Am Morgen empfängt mich die liebenswürdige Vogelscheuche (natürlich mit demselben verfärbten und angesifften Hemd) auf der Terrasse. Ich bekomme ein riesen Frühstückstablett gebracht.
Während die Sonne auf mein Gesicht scheint, und ich im Schneidersitz auf der Bierbank sitze, sprechen mich die einzige zwei anderen Gäste an. Sie scheinen schon gefrühstückt zu haben. Sie sind aus Basel und bewusst früher in Rente gegangen, um viel fernzuwandern. Im letzten Jahr seien sie von Tarifa (Südspitze Spaniens) nach Basel gelaufen, in diesem Jahr laufen sie den Rest des E4 von Budapest nach Basel. Seit Anfang April seien sie unterwegs. Sie wirken glücklich und zufrieden. Hin und wieder nehmen sie aber auch einen Lift, denn es ginge ja schließlich auch im Urlaub. Wir werden uns noch einige Male begegnen und ich werde mir deren Einstellung zu Herzen nehmen. Bisher bin ich gelaufen, habe gegessen und geschlafen. Lange in der Sonne gesessen am Endziel des Tages habe ich leider nie. Bei 10h laufen, 11h schlafen, Frühstück, Abendessen und Waschen, fehlt mir meist auch die Zeit zum schreiben. Und da sind wir wieder beim „Trauern“, beim bewusst Abschließen. Denn das Schreiben hilft mir sehr, den Tag Revue passieren zu lassen, und bereit für den nächsten zu werden.
Ich laufe los, folge wieder dem gestrigen Fahrweg, nur dieses Mal weiter hinab Richtung Marquartstein. Der Weg ist etwas langweilig, nicht sonderlich herausfordernd. Ein Schotterweg führt über Serpentinen ins Tal. Ein bisschen sieht es aus wie auf der Berchtesgadener Milchflasche: Die Kühe in der weiten Wiesenumgebung und auch der Bauer scheint optisch 1:1 aus der Milch entsprungen zu sein.
Meine Gedanken hängen bei den Gesprächen des letzten Tages. Drei Personen, drei liberale Ansichten des (Zusammen-)lebens haben sich gestern mir präsentiert. Sie alle eint eins: eine perfekte Fassade. Bei zweien ist sie um den Haushalt gezogen, bei einem durch den Haushalt. Warum ich das weiß? Weil ich nichts verurteile, solange jeder glücklich ist. Und so frage ich mich heute: warum feiern wir den pride month im Juni, wenn es solcher Fassaden noch bedarf? Ist in diesem pride month Begriff wirklich jede Form von Vielfalt enthalten? Ist Toleranz überhaupt der richtige Begriff? Sollte man Vielfalt nicht viel mehr feiern als tolerieren? Und ist nicht das Gendern der Sprache die größte Fassade überhaupt, denn man versteckt sich hinter Begriffen und Sternchen statt einfach „ein toller Mensch“ zu sein, egal wie? Wär nicht „Mensch“ ein super unkomplizierter Oberbegriff, der niemanden benachteiligt, für all die Vielfalt, die es gibt? Denn wenn ich anfange, alles einzeln benennen zu wollen, werde ich unweigerlich immer irgendeine Minderheit nicht benannt haben.

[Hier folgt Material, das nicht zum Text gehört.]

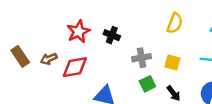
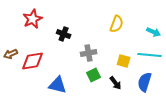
red star: (78, 31) -> (33, 19), moved
yellow square: (172, 62) -> (124, 61), moved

Und so denke ich, über die so bunten Gespräche mit diesen tollen Menschen nach, von denen ich mir wünsche, dass es irgendwann keiner Fassade mehr bedarf.
Ich folge den langweiligen Fahrweg gedankenversunken bis Marquartstein. Ein Ort, über den man zu meiner Jugend sagte, hier kämen die Münchner nicht erziehbaren Kinder ins Internat. Schön ist es hier, stelle ich fest. Fast ein wenig traurig bin ich bei dem Anblick des Ortes, dass ich wohl doch erziehbar genug war. Ich wäre hier gerne zur Schule gegangen.

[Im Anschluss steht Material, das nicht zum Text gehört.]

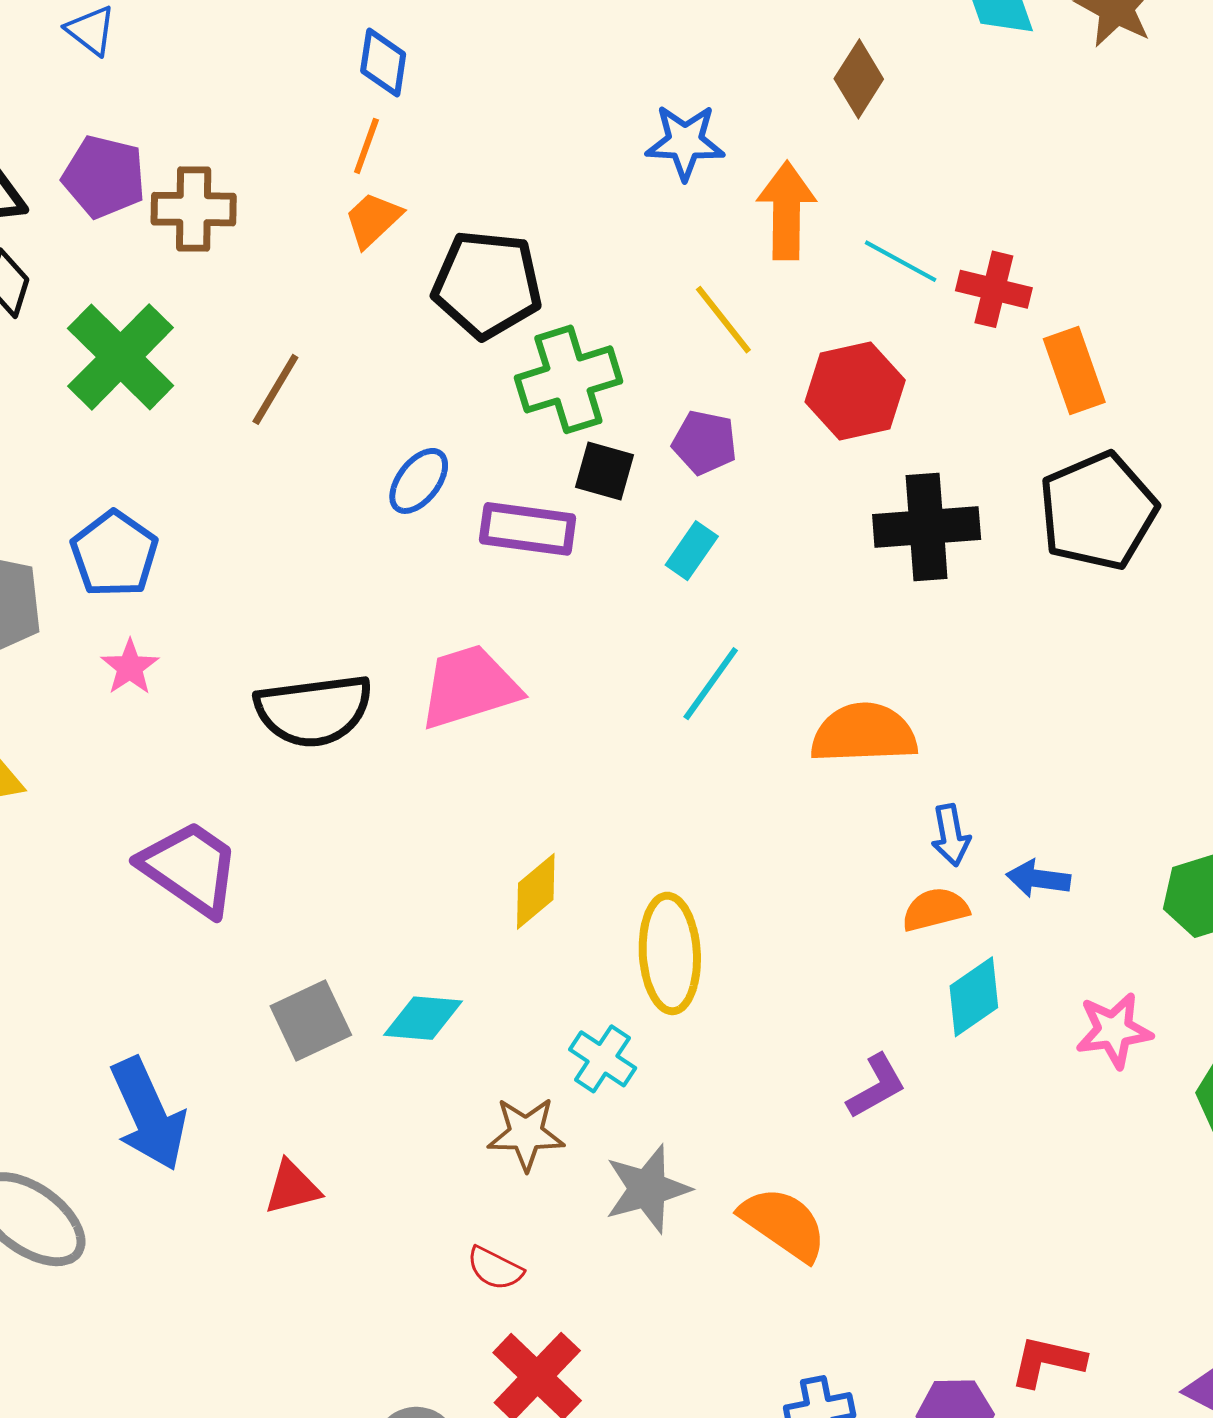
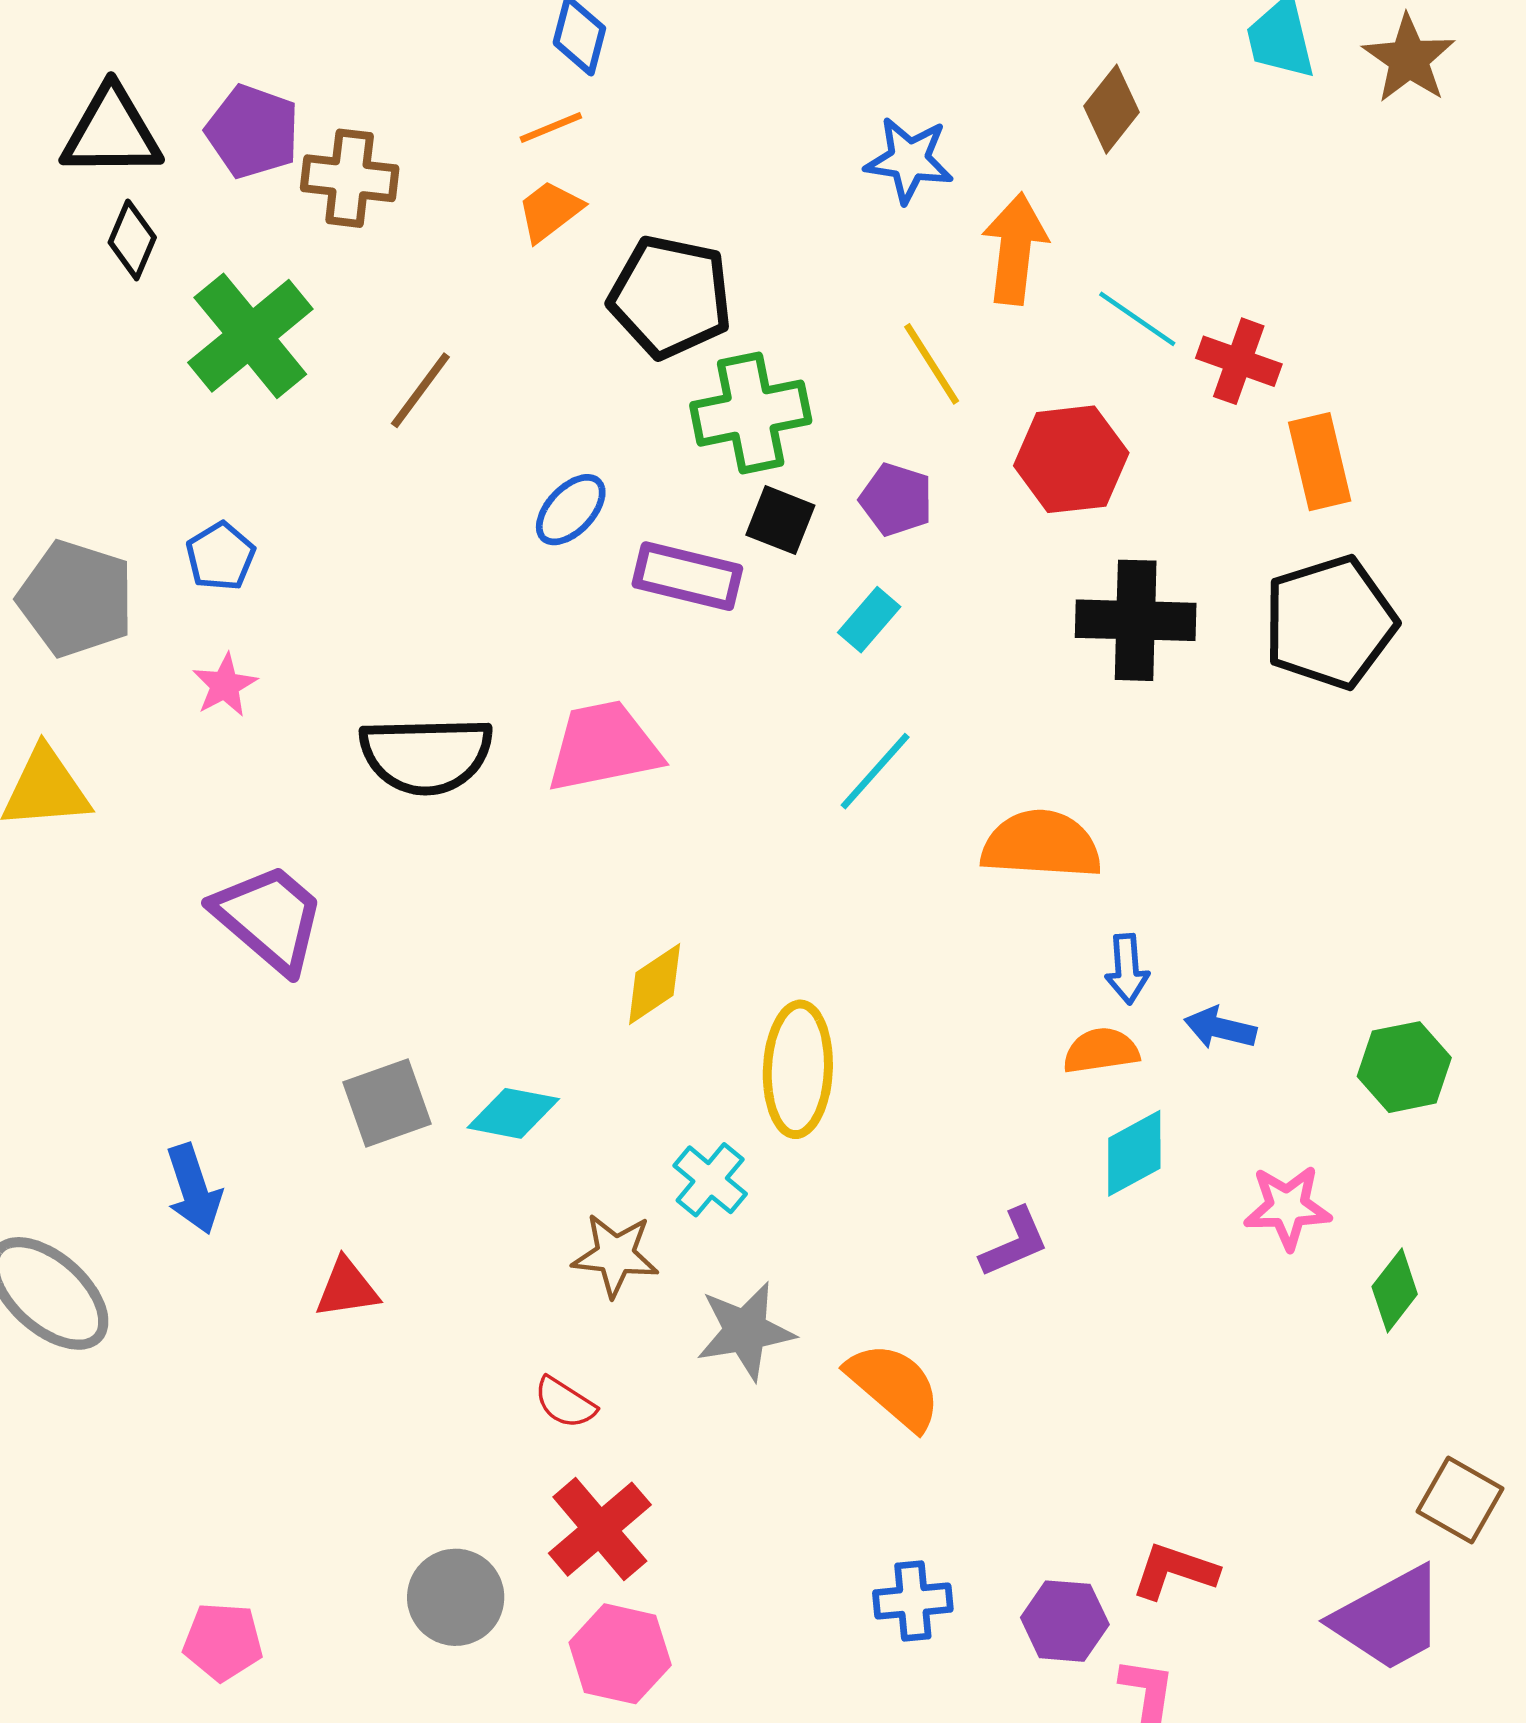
orange line: (366, 146) -> (551, 127), turned 42
blue pentagon: (114, 554) -> (220, 556), size x0.7
blue arrow: (148, 1114) -> (194, 1189), size x0.7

Ich überquere die Tiroler Ache, auf der ich weiter oberhalb in der Entenlochklamm schon einmal Kajakfahren war. Es war die erste Strecke, auf der ich im „Wildwasser“ meine Eskimorolle schaffte, nachdem ich den ganzen Winter im Altenheimschwimmbad im Hasenbergl geübt hatte. Sehnsucht nach Kajakfahren kommt in mir auf. Ich hab definitiv zu viele Freizeitideen für zu wenig Zeit.
Nach einer erfolglosen Eiscafésuche verlasse ich den Ort Richtung Hochplattenbahn. Ich erinnere mich an die Worte der beiden Schweizer und spare mir 400 Höhenmeter Aufstieg durch Nutzung des Sesselliftes. Am heutigen Mittwoch kostet die Bergfahrt nur 50%. Das schreit doch nach einer kurzen Auszeit… Und vielleicht kann ich ja heute Nachmittag dann einfach mal in der Sonne sitzen und nichts tun.
Es wird anders kommen.
Oben angekommen, lege ich eine kurze Weißbierpause ein, bevor ich wieder einem Fahrweg folge.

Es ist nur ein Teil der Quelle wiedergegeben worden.